In China, supreme command of the armed forces is exercised by the Central Military Commission (CMC) of the Chinese Communist Party (CCP). A parallel state CMC (PRC CMC) exists. Legally the two CMCs have separate responsibilities, but the distinction is practically irrelevant because the bodies typically have the same members. Since 1989, the CCP general secretary chairs the CMC, and represents the armed forces in the CCP Politburo Standing Committee, the country's ruling body. Per the chairman responsibility system, the chairman exercises absolute control over the CMC and is the commander-in-chief of the People's Liberation Army (PLA), the People's Armed Police (PAP) and the Militia.

==History==
When the People's Republic of China (PRC) was founded in 1949, command of the People's Liberation Army (PLA) was transferred to the People's Revolutionary Military Commission, a state body, with the CCP leading the coalition government. The CCP CMC was abolished. The 1954 PRC constitution designated the president as the supreme commander, and also as the chair of the National Defense Commission (NDC). At the same time, the CCP CMC was reestablished and became the primary policy-making body for the armed forces. The separation of command and policy-making between the state and the party was bridged by the shared memberships of the state and party bodies; for example, Mao Zedong was president and CMC chairman from 1954 to 1959. In the late-1970s and the end of the Cultural Revolution, the presidency was abolished and revisions to the PRC and CCP constitutions made the CCP chairman the supreme commander.

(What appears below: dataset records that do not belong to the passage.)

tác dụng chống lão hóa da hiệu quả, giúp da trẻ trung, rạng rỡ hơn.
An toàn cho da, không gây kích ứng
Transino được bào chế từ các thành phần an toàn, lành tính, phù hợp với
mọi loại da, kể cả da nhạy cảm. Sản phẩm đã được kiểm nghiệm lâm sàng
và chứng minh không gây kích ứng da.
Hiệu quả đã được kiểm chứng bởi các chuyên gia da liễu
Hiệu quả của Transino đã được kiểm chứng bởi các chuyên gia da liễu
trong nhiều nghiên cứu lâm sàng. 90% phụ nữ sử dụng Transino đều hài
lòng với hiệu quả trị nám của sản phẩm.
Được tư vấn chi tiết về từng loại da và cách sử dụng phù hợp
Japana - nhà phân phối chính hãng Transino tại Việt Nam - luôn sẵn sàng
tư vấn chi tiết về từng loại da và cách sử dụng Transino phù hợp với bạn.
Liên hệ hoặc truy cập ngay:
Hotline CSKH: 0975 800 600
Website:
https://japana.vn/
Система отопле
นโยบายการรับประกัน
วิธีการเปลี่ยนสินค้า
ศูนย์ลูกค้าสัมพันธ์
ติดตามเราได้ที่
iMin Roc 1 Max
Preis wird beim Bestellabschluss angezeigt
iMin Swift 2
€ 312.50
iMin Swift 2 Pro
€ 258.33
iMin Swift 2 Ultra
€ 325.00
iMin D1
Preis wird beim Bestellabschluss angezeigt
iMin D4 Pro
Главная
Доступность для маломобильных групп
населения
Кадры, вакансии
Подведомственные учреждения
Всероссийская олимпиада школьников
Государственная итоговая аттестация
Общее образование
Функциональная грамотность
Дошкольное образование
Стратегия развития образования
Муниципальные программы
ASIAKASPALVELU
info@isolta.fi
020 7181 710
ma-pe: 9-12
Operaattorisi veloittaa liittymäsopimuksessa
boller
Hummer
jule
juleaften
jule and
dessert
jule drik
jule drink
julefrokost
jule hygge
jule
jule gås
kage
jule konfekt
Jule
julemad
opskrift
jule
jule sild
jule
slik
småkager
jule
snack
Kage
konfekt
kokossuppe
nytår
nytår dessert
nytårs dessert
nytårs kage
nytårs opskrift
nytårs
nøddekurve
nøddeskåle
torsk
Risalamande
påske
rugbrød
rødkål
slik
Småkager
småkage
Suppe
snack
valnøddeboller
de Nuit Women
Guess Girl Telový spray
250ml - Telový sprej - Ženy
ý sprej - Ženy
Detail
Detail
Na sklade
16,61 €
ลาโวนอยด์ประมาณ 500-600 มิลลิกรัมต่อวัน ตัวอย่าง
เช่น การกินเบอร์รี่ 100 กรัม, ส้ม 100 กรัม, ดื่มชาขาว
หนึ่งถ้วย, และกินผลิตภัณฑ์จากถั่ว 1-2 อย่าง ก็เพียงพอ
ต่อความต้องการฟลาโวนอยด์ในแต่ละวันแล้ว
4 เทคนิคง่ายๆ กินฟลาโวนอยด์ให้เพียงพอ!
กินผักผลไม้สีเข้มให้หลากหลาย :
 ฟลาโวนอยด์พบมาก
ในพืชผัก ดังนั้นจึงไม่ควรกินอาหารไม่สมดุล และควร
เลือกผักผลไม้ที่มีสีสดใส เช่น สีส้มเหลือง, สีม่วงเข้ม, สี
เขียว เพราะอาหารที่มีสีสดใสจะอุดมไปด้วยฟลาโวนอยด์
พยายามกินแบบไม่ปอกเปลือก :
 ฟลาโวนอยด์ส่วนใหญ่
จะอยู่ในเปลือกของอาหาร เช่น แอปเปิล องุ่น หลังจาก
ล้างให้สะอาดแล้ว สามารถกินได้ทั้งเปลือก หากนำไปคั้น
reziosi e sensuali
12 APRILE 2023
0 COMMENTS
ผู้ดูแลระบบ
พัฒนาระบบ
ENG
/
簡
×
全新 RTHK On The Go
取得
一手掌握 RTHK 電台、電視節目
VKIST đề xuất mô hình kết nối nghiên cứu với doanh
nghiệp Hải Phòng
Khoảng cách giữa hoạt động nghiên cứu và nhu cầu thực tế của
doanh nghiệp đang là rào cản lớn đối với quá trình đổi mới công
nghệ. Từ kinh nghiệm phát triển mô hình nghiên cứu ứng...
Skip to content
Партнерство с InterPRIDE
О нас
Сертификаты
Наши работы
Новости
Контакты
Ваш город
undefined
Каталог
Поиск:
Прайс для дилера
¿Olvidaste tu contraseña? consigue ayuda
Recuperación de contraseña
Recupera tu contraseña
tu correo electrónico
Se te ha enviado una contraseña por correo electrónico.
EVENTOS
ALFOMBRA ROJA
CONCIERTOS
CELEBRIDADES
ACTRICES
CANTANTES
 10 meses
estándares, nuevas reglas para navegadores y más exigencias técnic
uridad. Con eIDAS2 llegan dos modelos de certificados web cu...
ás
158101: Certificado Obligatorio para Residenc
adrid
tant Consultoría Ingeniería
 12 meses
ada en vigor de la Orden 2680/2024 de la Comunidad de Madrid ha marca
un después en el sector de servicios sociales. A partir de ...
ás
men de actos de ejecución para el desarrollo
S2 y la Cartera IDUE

Deng Xiaoping's political reforms again divided responsibilities for the armed forces between the party and the state. The 1982 PRC constitution created the PRC CMC to formally exercise supreme command, with the National People's Congress selecting the chairman, and handle all matters except political work. The CCP CMC — as defined in the 1982 CCP constitution — was responsible for political work. Again, conflicts between the CMCs were eliminated by shared membership.

The relationship between the CMCs and various state and party bodies can make the exercise of supreme command legally ambiguous. The ambiguity may have caused the CCP's regular demands for loyalty from the armed forces since the 1989 Tiananmen Square protests and massacre.